- **What to work on**
Which lines in the records contain the string "track"? Report each one in full, matching case exactly.

─── Data lines

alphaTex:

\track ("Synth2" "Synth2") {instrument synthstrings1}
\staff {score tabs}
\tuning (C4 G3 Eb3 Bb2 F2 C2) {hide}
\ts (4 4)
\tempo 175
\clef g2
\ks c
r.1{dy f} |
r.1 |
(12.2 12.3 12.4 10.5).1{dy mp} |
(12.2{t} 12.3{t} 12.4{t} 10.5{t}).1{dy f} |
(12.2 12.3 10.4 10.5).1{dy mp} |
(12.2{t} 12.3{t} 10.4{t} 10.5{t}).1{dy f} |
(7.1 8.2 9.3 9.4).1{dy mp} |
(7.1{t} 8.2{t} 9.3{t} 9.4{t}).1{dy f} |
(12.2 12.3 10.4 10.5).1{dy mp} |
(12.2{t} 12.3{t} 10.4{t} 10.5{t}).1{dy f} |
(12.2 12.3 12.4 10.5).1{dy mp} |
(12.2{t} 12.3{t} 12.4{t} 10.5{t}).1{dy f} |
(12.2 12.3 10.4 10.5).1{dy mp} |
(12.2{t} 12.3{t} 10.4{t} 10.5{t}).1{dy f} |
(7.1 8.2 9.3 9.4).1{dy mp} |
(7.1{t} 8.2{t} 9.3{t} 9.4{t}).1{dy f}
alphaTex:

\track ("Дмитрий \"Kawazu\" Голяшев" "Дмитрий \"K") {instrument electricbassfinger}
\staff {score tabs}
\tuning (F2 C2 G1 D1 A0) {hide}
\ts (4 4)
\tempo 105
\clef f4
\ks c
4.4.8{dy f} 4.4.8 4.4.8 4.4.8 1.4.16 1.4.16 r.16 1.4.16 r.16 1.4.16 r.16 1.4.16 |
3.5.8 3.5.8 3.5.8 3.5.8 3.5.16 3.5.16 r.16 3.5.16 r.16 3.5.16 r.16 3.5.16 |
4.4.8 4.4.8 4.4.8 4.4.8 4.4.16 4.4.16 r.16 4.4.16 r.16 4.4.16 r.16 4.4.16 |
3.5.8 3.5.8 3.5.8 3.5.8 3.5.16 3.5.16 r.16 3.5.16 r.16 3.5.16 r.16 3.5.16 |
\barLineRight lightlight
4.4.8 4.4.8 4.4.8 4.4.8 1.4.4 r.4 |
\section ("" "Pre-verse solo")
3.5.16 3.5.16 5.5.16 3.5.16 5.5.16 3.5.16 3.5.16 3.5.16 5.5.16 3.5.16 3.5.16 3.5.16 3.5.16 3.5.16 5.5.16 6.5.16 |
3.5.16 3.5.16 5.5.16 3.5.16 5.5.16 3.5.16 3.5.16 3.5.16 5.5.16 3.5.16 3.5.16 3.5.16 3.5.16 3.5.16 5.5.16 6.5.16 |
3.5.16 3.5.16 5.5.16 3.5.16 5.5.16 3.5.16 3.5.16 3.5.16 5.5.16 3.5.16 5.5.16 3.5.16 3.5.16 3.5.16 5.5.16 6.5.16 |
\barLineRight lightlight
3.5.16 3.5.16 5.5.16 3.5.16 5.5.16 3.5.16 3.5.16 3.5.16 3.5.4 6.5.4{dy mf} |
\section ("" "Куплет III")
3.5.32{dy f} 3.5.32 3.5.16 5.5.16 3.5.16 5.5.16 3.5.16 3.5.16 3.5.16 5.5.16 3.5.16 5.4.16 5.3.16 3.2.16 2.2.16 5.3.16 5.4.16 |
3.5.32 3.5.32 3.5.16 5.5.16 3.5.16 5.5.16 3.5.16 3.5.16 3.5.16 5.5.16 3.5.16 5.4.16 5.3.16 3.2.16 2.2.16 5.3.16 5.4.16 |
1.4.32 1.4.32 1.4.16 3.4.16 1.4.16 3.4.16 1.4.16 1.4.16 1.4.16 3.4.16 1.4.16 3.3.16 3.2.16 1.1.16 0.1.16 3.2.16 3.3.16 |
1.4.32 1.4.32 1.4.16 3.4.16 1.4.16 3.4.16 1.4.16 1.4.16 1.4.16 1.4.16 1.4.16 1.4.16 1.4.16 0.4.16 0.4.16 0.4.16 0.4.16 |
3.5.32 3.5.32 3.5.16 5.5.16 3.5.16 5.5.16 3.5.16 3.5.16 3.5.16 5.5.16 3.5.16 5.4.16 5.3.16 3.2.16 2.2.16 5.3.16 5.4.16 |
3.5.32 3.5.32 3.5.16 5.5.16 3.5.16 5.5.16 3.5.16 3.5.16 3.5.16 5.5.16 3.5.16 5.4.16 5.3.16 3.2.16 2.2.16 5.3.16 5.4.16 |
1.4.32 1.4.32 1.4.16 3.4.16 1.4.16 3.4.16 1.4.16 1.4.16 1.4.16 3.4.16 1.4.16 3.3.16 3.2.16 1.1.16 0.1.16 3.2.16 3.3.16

──────

- **Exercise solution**
\track ("Synth2" "Synth2") {instrument synthstrings1}
\track ("Дмитрий \"Kawazu\" Голяшев" "Дмитрий \"K") {instrument electricbassfinger}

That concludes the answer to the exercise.